*Problem description*
Rewrite the lines of all the entries below as a single numbered list, skipping any blank lines.
[Begin Records to process]
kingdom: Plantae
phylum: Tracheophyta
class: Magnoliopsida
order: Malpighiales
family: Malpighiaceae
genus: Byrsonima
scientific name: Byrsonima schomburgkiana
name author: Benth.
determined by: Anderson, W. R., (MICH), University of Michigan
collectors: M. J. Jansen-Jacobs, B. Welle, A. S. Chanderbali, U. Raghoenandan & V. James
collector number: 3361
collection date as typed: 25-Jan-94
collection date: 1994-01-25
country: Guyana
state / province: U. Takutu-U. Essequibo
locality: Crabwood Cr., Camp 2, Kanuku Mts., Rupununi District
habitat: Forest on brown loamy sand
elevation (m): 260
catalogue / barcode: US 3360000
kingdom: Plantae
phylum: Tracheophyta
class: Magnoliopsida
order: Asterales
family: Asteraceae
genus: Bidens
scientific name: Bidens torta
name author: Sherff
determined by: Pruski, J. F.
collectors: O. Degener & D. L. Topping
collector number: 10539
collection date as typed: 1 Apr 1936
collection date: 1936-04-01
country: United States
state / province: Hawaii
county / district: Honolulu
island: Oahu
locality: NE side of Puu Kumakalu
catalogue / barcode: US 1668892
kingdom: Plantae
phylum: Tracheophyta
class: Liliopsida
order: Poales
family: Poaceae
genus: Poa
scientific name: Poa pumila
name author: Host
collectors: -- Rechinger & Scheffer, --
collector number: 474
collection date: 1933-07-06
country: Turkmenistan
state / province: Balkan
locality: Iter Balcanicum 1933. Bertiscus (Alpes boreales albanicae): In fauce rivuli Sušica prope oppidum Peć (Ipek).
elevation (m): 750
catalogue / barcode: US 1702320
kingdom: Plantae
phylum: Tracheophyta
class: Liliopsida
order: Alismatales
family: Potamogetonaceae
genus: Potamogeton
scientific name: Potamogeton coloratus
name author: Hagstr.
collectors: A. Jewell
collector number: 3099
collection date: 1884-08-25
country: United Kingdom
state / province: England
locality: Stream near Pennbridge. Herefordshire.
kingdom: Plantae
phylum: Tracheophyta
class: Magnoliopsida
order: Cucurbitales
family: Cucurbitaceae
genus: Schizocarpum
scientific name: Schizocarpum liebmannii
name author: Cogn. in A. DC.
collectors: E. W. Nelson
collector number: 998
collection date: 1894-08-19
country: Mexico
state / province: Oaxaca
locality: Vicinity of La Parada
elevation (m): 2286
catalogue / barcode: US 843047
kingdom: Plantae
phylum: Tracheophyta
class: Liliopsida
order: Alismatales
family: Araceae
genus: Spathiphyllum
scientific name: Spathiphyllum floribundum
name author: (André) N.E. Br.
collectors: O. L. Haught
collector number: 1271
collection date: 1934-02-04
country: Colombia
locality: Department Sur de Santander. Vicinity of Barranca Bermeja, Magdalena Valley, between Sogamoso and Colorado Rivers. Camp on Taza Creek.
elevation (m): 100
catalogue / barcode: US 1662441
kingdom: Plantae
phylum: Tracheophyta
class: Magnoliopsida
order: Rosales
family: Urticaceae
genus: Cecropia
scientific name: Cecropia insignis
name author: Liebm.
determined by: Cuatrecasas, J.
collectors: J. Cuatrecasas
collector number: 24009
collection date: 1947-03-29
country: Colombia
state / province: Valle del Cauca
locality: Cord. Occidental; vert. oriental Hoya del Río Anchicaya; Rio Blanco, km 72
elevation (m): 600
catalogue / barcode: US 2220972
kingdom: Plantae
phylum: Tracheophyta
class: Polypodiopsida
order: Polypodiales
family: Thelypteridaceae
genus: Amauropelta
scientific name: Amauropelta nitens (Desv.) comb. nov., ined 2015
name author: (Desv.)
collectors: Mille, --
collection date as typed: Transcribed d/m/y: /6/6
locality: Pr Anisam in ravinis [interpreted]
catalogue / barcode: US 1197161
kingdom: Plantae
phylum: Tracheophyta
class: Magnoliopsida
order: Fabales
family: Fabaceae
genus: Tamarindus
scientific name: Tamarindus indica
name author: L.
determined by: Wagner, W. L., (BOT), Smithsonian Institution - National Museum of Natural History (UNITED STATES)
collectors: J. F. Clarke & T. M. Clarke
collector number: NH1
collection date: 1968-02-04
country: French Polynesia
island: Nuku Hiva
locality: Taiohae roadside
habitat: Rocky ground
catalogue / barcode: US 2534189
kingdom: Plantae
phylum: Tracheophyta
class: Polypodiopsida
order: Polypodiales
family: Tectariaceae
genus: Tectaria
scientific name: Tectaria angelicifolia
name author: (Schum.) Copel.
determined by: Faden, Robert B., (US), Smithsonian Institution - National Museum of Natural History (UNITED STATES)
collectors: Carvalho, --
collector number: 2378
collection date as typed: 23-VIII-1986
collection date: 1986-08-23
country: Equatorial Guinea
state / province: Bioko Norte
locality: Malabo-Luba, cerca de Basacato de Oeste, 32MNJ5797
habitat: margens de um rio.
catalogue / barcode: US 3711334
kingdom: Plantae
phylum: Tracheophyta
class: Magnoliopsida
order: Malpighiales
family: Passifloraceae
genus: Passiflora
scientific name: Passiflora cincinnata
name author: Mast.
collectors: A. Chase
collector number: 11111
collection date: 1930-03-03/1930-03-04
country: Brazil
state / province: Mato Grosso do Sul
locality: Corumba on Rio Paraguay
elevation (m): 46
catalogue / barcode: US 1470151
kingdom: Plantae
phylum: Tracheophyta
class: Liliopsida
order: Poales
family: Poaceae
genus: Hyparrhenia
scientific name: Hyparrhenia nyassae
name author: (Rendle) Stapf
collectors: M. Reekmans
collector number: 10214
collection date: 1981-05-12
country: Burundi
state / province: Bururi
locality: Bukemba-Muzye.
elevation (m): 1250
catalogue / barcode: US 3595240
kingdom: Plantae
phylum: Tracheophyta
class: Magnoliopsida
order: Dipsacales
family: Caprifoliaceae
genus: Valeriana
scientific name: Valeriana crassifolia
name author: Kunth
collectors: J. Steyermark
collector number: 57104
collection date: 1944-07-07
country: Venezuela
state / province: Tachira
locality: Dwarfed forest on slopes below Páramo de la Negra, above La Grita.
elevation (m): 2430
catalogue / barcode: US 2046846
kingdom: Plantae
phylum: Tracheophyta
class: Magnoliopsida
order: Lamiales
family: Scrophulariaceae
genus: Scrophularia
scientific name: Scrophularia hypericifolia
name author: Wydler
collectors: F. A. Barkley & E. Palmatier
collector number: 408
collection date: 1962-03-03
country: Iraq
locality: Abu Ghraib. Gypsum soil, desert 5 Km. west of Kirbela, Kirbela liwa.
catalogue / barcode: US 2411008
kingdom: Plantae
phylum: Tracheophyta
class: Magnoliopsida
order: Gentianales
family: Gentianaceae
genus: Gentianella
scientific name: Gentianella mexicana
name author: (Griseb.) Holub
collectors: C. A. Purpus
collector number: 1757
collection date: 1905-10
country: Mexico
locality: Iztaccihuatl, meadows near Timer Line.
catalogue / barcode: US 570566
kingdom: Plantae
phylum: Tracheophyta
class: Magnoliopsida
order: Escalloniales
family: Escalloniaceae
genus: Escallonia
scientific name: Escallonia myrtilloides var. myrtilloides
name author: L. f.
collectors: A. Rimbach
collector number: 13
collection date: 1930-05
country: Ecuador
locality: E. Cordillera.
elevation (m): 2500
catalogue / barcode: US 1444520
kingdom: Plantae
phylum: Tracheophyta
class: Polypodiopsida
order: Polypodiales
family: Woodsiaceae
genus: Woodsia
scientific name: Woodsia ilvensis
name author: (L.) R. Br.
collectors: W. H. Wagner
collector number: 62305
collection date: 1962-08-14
[End Records to process]
*The response*
1. kingdom: Plantae
2. phylum: Tracheophyta
3. class: Magnoliopsida
4. order: Malpighiales
5. family: Malpighiaceae
6. genus: Byrsonima
7. scientific name: Byrsonima schomburgkiana
8. name author: Benth.
9. determined by: Anderson, W. R., (MICH), University of Michigan
10. collectors: M. J. Jansen-Jacobs, B. Welle, A. S. Chanderbali, U. Raghoenandan & V. James
11. collector number: 3361
12. collection date as typed: 25-Jan-94
13. collection date: 1994-01-25
14. country: Guyana
15. state / province: U. Takutu-U. Essequibo
16. locality: Crabwood Cr., Camp 2, Kanuku Mts., Rupununi District
17. habitat: Forest on brown loamy sand
18. elevation (m): 260
19. catalogue / barcode: US 3360000
20. kingdom: Plantae
21. phylum: Tracheophyta
22. class: Magnoliopsida
23. order: Asterales
24. family: Asteraceae
25. genus: Bidens
26. scientific name: Bidens torta
27. name author: Sherff
28. determined by: Pruski, J. F.
29. collectors: O. Degener & D. L. Topping
30. collector number: 10539
31. collection date as typed: 1 Apr 1936
32. collection date: 1936-04-01
33. country: United States
34. state / province: Hawaii
35. county / district: Honolulu
36. island: Oahu
37. locality: NE side of Puu Kumakalu
38. catalogue / barcode: US 1668892
39. kingdom: Plantae
40. phylum: Tracheophyta
41. class: Liliopsida
42. order: Poales
43. family: Poaceae
44. genus: Poa
45. scientific name: Poa pumila
46. name author: Host
47. collectors: -- Rechinger & Scheffer, --
48. collector number: 474
49. collection date: 1933-07-06
50. country: Turkmenistan
51. state / province: Balkan
52. locality: Iter Balcanicum 1933. Bertiscus (Alpes boreales albanicae): In fauce rivuli Sušica prope oppidum Peć (Ipek).
53. elevation (m): 750
54. catalogue / barcode: US 1702320
55. kingdom: Plantae
56. phylum: Tracheophyta
57. class: Liliopsida
58. order: Alismatales
59. family: Potamogetonaceae
60. genus: Potamogeton
61. scientific name: Potamogeton coloratus
62. name author: Hagstr.
63. collectors: A. Jewell
64. collector number: 3099
65. collection date: 1884-08-25
66. country: United Kingdom
67. state / province: England
68. locality: Stream near Pennbridge. Herefordshire.
69. kingdom: Plantae
70. phylum: Tracheophyta
71. class: Magnoliopsida
72. order: Cucurbitales
73. family: Cucurbitaceae
74. genus: Schizocarpum
75. scientific name: Schizocarpum liebmannii
76. name author: Cogn. in A. DC.
77. collectors: E. W. Nelson
78. collector number: 998
79. collection date: 1894-08-19
80. country: Mexico
81. state / province: Oaxaca
82. locality: Vicinity of La Parada
83. elevation (m): 2286
84. catalogue / barcode: US 843047
85. kingdom: Plantae
86. phylum: Tracheophyta
87. class: Liliopsida
88. order: Alismatales
89. family: Araceae
90. genus: Spathiphyllum
91. scientific name: Spathiphyllum floribundum
92. name author: (André) N.E. Br.
93. collectors: O. L. Haught
94. collector number: 1271
95. collection date: 1934-02-04
96. country: Colombia
97. locality: Department Sur de Santander. Vicinity of Barranca Bermeja, Magdalena Valley, between Sogamoso and Colorado Rivers. Camp on Taza Creek.
98. elevation (m): 100
99. catalogue / barcode: US 1662441
100. kingdom: Plantae
101. phylum: Tracheophyta
102. class: Magnoliopsida
103. order: Rosales
104. family: Urticaceae
105. genus: Cecropia
106. scientific name: Cecropia insignis
107. name author: Liebm.
108. determined by: Cuatrecasas, J.
109. collectors: J. Cuatrecasas
110. collector number: 24009
111. collection date: 1947-03-29
112. country: Colombia
113. state / province: Valle del Cauca
114. locality: Cord. Occidental; vert. oriental Hoya del Río Anchicaya; Rio Blanco, km 72
115. elevation (m): 600
116. catalogue / barcode: US 2220972
117. kingdom: Plantae
118. phylum: Tracheophyta
119. class: Polypodiopsida
120. order: Polypodiales
121. family: Thelypteridaceae
122. genus: Amauropelta
123. scientific name: Amauropelta nitens (Desv.) comb. nov., ined 2015
124. name author: (Desv.)
125. collectors: Mille, --
126. collection date as typed: Transcribed d/m/y: /6/6
127. locality: Pr Anisam in ravinis [interpreted]
128. catalogue / barcode: US 1197161
129. kingdom: Plantae
130. phylum: Tracheophyta
131. class: Magnoliopsida
132. order: Fabales
133. family: Fabaceae
134. genus: Tamarindus
135. scientific name: Tamarindus indica
136. name author: L.
137. determined by: Wagner, W. L., (BOT), Smithsonian Institution - National Museum of Natural History (UNITED STATES)
138. collectors: J. F. Clarke & T. M. Clarke
139. collector number: NH1
140. collection date: 1968-02-04
141. country: French Polynesia
142. island: Nuku Hiva
143. locality: Taiohae roadside
144. habitat: Rocky ground
145. catalogue / barcode: US 2534189
146. kingdom: Plantae
147. phylum: Tracheophyta
148. class: Polypodiopsida
149. order: Polypodiales
150. family: Tectariaceae
151. genus: Tectaria
152. scientific name: Tectaria angelicifolia
153. name author: (Schum.) Copel.
154. determined by: Faden, Robert B., (US), Smithsonian Institution - National Museum of Natural History (UNITED STATES)
155. collectors: Carvalho, --
156. collector number: 2378
157. collection date as typed: 23-VIII-1986
158. collection date: 1986-08-23
159. country: Equatorial Guinea
160. state / province: Bioko Norte
161. locality: Malabo-Luba, cerca de Basacato de Oeste, 32MNJ5797
162. habitat: margens de um rio.
163. catalogue / barcode: US 3711334
164. kingdom: Plantae
165. phylum: Tracheophyta
166. class: Magnoliopsida
167. order: Malpighiales
168. family: Passifloraceae
169. genus: Passiflora
170. scientific name: Passiflora cincinnata
171. name author: Mast.
172. collectors: A. Chase
173. collector number: 11111
174. collection date: 1930-03-03/1930-03-04
175. country: Brazil
176. state / province: Mato Grosso do Sul
177. locality: Corumba on Rio Paraguay
178. elevation (m): 46
179. catalogue / barcode: US 1470151
180. kingdom: Plantae
181. phylum: Tracheophyta
182. class: Liliopsida
183. order: Poales
184. family: Poaceae
185. genus: Hyparrhenia
186. scientific name: Hyparrhenia nyassae
187. name author: (Rendle) Stapf
188. collectors: M. Reekmans
189. collector number: 10214
190. collection date: 1981-05-12
191. country: Burundi
192. state / province: Bururi
193. locality: Bukemba-Muzye.
194. elevation (m): 1250
195. catalogue / barcode: US 3595240
196. kingdom: Plantae
197. phylum: Tracheophyta
198. class: Magnoliopsida
199. order: Dipsacales
200. family: Caprifoliaceae
201. genus: Valeriana
202. scientific name: Valeriana crassifolia
203. name author: Kunth
204. collectors: J. Steyermark
205. collector number: 57104
206. collection date: 1944-07-07
207. country: Venezuela
208. state / province: Tachira
209. locality: Dwarfed forest on slopes below Páramo de la Negra, above La Grita.
210. elevation (m): 2430
211. catalogue / barcode: US 2046846
212. kingdom: Plantae
213. phylum: Tracheophyta
214. class: Magnoliopsida
215. order: Lamiales
216. family: Scrophulariaceae
217. genus: Scrophularia
218. scientific name: Scrophularia hypericifolia
219. name author: Wydler
220. collectors: F. A. Barkley & E. Palmatier
221. collector number: 408
222. collection date: 1962-03-03
223. country: Iraq
224. locality: Abu Ghraib. Gypsum soil, desert 5 Km. west of Kirbela, Kirbela liwa.
225. catalogue / barcode: US 2411008
226. kingdom: Plantae
227. phylum: Tracheophyta
228. class: Magnoliopsida
229. order: Gentianales
230. family: Gentianaceae
231. genus: Gentianella
232. scientific name: Gentianella mexicana
233. name author: (Griseb.) Holub
234. collectors: C. A. Purpus
235. collector number: 1757
236. collection date: 1905-10
237. country: Mexico
238. locality: Iztaccihuatl, meadows near Timer Line.
239. catalogue / barcode: US 570566
240. kingdom: Plantae
241. phylum: Tracheophyta
242. class: Magnoliopsida
243. order: Escalloniales
244. family: Escalloniaceae
245. genus: Escallonia
246. scientific name: Escallonia myrtilloides var. myrtilloides
247. name author: L. f.
248. collectors: A. Rimbach
249. collector number: 13
250. collection date: 1930-05
251. country: Ecuador
252. locality: E. Cordillera.
253. elevation (m): 2500
254. catalogue / barcode: US 1444520
255. kingdom: Plantae
256. phylum: Tracheophyta
257. class: Polypodiopsida
258. order: Polypodiales
259. family: Woodsiaceae
260. genus: Woodsia
261. scientific name: Woodsia ilvensis
262. name author: (L.) R. Br.
263. collectors: W. H. Wagner
264. collector number: 62305
265. collection date: 1962-08-14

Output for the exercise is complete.